Turing Pattern, or more specifically here what is called Cyclic Symmetric Turing Pattern - which means when looking closely the patterns actually repeats itself in a cyclic fashion - is a simulation based rendering. It starts with various seeds, with specialized roles called activators and inhibitors. With clever tweak of the parameters the original author (link) was able to generate organism-like textures with varying depth on completely 2D images. Don’t quote me on the mechanism of this - even after reading Turing’s original paper on this idea (The Chemical Basis of Morphogenesis) I still totally don’t understand why it can do this. I first saw this in 2013/2014, and tried to implement the paper using Processing 3, but failed due to my limited practical programming skills and lack of understanding of basic mathematical concepts and related readings at that time. Even though I found a blog talking in detail about the implementation (Softology’s Blog - Multi-Scale Turing Patterns) and found example JavaScript apps that did that online, I failed to implement my own Processing program as early as the second stage.

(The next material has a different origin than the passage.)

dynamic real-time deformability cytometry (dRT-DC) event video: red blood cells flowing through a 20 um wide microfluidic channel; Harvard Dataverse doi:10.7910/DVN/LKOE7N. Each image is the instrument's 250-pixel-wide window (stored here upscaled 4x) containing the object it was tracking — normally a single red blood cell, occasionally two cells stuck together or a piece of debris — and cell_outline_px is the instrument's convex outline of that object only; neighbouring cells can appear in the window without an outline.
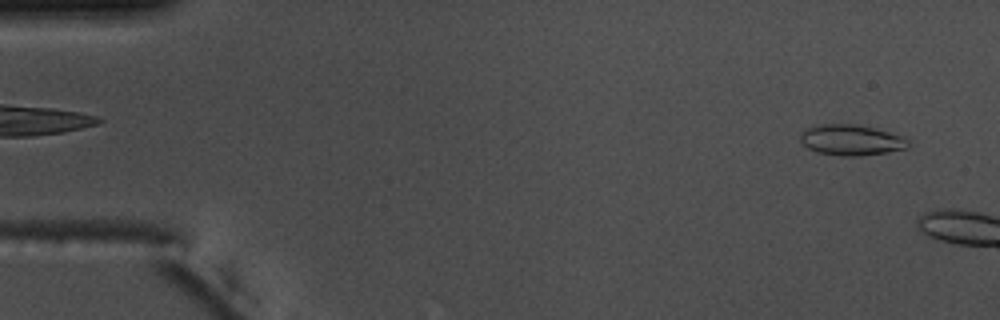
{"species": "common noctule bat (a hibernating species)", "species_latin": "Nyctalus noctula", "temperature_condition": "warm", "stored_images_in_passage": 6, "camera_frame_rate_fps": 3000, "um_per_image_px": 0.085, "animal": {"sex": "male", "body_mass_g": 17.5, "forearm_length_mm": 52.3}, "frame": {"image": 1, "passage_image": 3, "time_ms": 0.667, "image_size_px": [1000, 320], "cell_outline_px": [[912, 144], [908, 148], [888, 152], [860, 156], [840, 156], [816, 152], [808, 148], [800, 140], [800, 132], [804, 128], [816, 124], [856, 124], [876, 128], [904, 136]], "centroid_in_image_um": [72.36, 11.89], "position_along_channel_um": 12.6, "area_um2": 19.77}}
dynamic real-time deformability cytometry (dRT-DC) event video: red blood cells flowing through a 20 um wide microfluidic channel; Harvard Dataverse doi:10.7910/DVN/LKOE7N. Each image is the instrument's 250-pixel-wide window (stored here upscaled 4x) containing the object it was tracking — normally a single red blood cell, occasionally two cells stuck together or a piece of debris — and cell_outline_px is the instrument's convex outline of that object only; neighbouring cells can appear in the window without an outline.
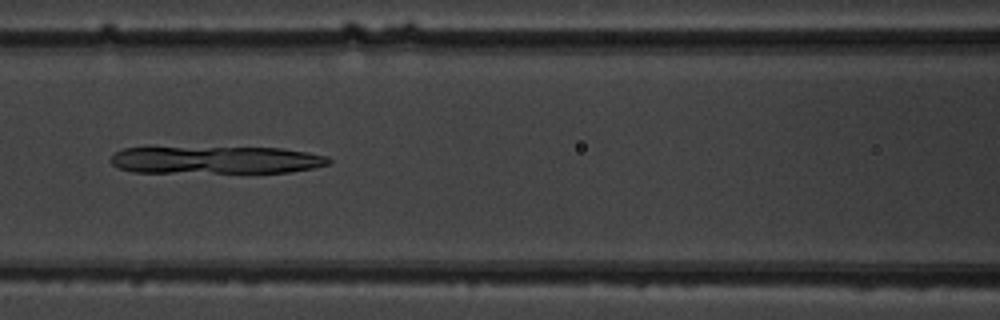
{"species": "common noctule bat (a hibernating species)", "species_latin": "Nyctalus noctula", "temperature_condition": "warm", "stored_images_in_passage": 6, "camera_frame_rate_fps": 3000, "um_per_image_px": 0.085, "animal": {"sex": "male", "body_mass_g": 19.5, "forearm_length_mm": 54.6}, "frame": {"image": 1, "passage_image": 3, "time_ms": 2.333, "image_size_px": [1000, 320], "cell_outline_px": [[332, 160], [328, 164], [312, 168], [288, 172], [132, 172], [120, 168], [112, 164], [108, 160], [116, 152], [124, 148], [284, 148], [308, 152], [328, 156]], "centroid_in_image_um": [18.38, 13.6], "position_along_channel_um": 148.2, "area_um2": 34.62}}
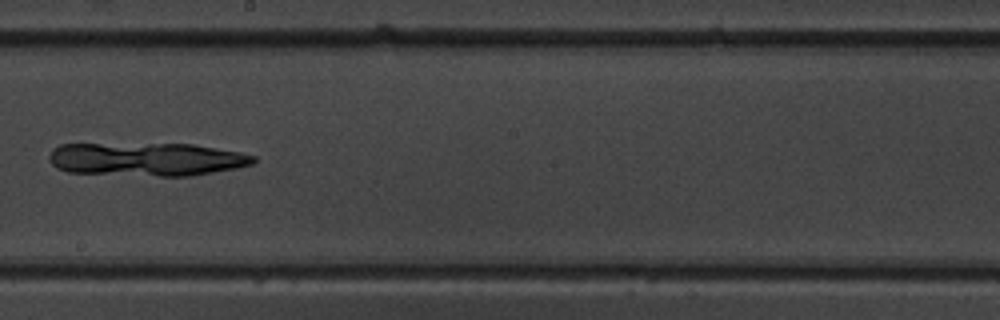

Then later at 2017/2018 while I was developing MULTITUDE and experimenting with CUDA based GPU acceleration, I attempted this again - this time with more care and patience, and successfully implemented my own version of Cyclic Symmetric Turing Pattern Generator with GPU acceleration support. Well it turns out it’s not too much fater than pure CPU based algorithm. Much can still be improved, but that’s some progress for now.

I still haven’t figured out all the intricate logics and behaviors of this program, and I think I will attempt it again when I find time next time - maybe try it with math😏.

So the goal for next time: talk more about the foundations of this thing, try to gain more insight into the subject, and find mathematical representations for it.

Bigger Picture

On a bigger picture, this brings us to the realm of “procedural generation”, which is a topic concerning the love and frustration with Houdini, Project Nine The Matrix, and some ongoing projects.

From basic synthesized images, feeling awe-struck by Ling Dong’s procedural arts because he studied Computer Science and Arts (BCSA) (also we should not forget 胡渊鸣), to procedural generation in general.